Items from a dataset
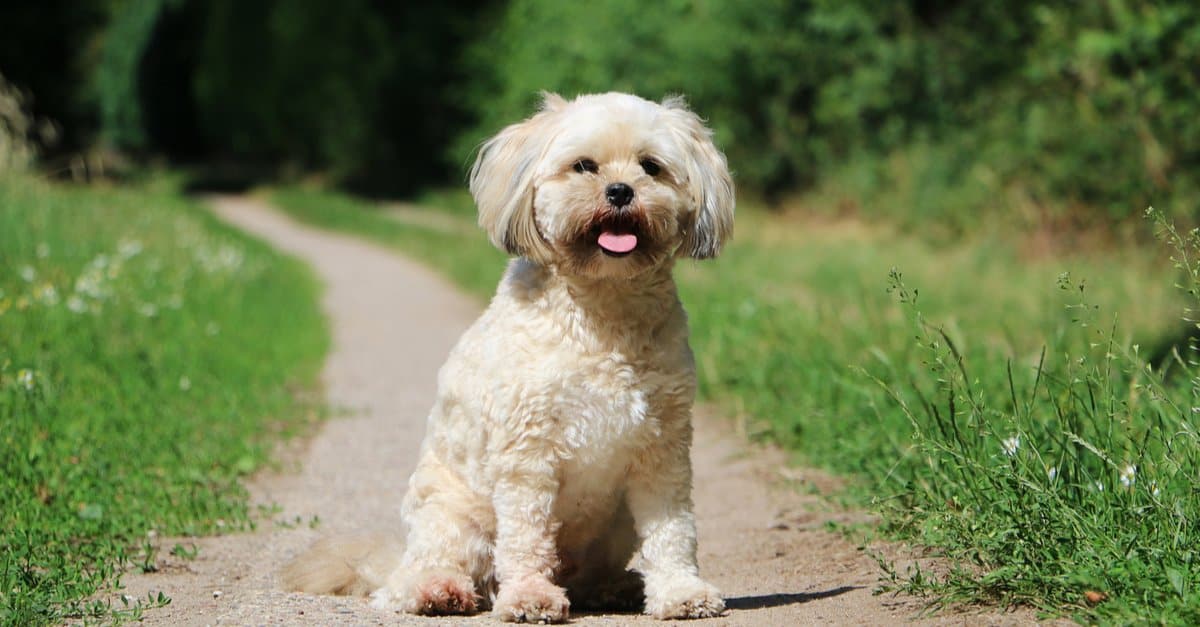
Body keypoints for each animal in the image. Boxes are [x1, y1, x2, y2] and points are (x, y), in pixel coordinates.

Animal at [285, 88, 734, 619]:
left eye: (651, 167)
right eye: (584, 166)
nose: (621, 191)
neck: (603, 312)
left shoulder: (662, 449)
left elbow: (672, 530)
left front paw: (682, 591)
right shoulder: (527, 451)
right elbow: (526, 535)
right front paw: (529, 596)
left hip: (616, 522)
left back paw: (614, 585)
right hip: (453, 515)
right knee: (416, 578)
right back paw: (438, 590)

(WORK REQUEST) Exactly as they stand, the entries must be written out again, pictures excluded.

(SOLUTION FOR THIS PROBLEM)
Body keypoints for each animal in the image. Boxes are [x1, y1, x2, y2] and points are (x, y), in pixel coordinates.

Animal at [285, 88, 734, 619]:
left eye: (651, 167)
right eye: (584, 166)
nose: (621, 191)
neck: (603, 312)
left shoulder: (662, 449)
left elbow: (672, 530)
left front paw: (682, 591)
right shoulder: (527, 451)
right elbow: (526, 535)
right front paw: (529, 596)
left hip: (616, 522)
left back paw: (614, 585)
right hip: (453, 515)
right knee: (416, 578)
right back paw: (438, 590)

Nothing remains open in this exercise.